*** Data for this task Section Begins ***

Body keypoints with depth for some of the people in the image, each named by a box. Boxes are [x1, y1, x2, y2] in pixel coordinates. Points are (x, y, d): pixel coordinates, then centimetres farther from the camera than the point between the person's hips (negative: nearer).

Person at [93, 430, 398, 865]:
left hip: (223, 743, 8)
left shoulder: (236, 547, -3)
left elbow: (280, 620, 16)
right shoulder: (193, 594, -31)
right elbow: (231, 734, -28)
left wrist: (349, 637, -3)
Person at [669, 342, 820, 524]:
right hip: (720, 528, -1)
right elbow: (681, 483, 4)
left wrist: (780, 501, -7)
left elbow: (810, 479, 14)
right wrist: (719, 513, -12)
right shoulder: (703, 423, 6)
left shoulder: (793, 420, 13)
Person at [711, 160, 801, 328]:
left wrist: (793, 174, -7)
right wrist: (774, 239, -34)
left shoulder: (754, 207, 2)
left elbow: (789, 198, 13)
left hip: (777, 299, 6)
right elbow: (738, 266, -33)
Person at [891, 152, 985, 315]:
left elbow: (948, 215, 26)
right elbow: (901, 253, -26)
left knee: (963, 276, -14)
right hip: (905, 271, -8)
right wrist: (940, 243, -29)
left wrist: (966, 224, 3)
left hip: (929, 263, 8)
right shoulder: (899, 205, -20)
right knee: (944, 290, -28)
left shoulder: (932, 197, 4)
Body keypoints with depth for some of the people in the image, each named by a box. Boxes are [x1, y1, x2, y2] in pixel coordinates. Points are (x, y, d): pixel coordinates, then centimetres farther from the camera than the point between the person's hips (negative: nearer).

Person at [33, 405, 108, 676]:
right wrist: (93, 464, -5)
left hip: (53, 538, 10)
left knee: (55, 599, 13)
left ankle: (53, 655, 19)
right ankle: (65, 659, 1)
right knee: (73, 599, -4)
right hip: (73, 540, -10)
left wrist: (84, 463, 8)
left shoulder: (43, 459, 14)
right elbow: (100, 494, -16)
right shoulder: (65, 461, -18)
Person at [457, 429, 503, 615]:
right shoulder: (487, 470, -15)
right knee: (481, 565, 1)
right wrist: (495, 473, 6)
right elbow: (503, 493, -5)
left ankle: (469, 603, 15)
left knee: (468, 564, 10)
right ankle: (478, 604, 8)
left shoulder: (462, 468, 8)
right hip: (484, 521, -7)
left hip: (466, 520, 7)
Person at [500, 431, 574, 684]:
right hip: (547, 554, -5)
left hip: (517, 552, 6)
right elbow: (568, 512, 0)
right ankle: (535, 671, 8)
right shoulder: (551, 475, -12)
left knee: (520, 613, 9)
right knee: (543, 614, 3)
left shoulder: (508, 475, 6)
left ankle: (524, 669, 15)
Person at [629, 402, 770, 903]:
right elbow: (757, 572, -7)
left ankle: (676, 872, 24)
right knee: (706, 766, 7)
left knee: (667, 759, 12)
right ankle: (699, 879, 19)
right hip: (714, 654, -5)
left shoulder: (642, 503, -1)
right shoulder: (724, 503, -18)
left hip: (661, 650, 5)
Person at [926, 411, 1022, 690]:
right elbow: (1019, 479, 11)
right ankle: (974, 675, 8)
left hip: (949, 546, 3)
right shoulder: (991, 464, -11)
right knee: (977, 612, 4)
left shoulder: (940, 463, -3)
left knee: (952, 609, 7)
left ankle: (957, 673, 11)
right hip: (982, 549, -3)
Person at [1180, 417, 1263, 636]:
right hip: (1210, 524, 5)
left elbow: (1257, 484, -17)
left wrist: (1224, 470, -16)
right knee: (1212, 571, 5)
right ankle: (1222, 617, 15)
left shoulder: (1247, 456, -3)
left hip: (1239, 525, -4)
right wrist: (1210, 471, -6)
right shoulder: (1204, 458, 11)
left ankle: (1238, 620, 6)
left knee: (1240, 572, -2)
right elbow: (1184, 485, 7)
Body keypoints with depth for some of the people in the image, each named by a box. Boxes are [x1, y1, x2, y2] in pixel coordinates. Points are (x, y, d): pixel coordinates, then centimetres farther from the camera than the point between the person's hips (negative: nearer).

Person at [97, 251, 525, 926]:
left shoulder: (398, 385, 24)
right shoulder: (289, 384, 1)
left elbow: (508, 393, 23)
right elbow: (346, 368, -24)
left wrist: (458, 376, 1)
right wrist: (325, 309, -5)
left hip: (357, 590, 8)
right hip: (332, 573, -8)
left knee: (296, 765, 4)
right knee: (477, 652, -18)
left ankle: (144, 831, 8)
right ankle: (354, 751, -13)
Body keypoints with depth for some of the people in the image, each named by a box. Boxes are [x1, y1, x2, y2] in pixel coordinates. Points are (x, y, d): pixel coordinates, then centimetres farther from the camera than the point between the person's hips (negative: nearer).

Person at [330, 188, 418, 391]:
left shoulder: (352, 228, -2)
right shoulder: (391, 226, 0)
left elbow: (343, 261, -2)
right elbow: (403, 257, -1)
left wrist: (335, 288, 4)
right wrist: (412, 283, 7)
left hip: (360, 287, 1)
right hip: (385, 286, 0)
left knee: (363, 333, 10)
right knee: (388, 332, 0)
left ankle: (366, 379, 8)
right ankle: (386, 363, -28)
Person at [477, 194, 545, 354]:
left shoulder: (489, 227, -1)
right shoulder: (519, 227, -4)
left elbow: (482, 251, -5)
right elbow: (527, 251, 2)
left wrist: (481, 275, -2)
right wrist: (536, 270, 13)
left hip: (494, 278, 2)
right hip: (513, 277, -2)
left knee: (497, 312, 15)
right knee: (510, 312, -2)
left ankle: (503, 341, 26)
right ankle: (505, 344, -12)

*** Data for this task Section Ends ***

## Exercise objective
Would you please write out, exactly and with no other lines, the stretch of the listing above from the line containing "right shoulder: (65, 461, -18)" through the line containing "left knee: (520, 613, 9)"?

## Your response
right shoulder: (65, 461, -18)
Person at [457, 429, 503, 615]:
right shoulder: (487, 470, -15)
right knee: (481, 565, 1)
right wrist: (495, 473, 6)
right elbow: (503, 493, -5)
left ankle: (469, 603, 15)
left knee: (468, 564, 10)
right ankle: (478, 604, 8)
left shoulder: (462, 468, 8)
right hip: (484, 521, -7)
left hip: (466, 520, 7)
Person at [500, 431, 574, 684]:
right hip: (547, 554, -5)
left hip: (517, 552, 6)
right elbow: (568, 512, 0)
right ankle: (535, 671, 8)
right shoulder: (551, 475, -12)
left knee: (520, 613, 9)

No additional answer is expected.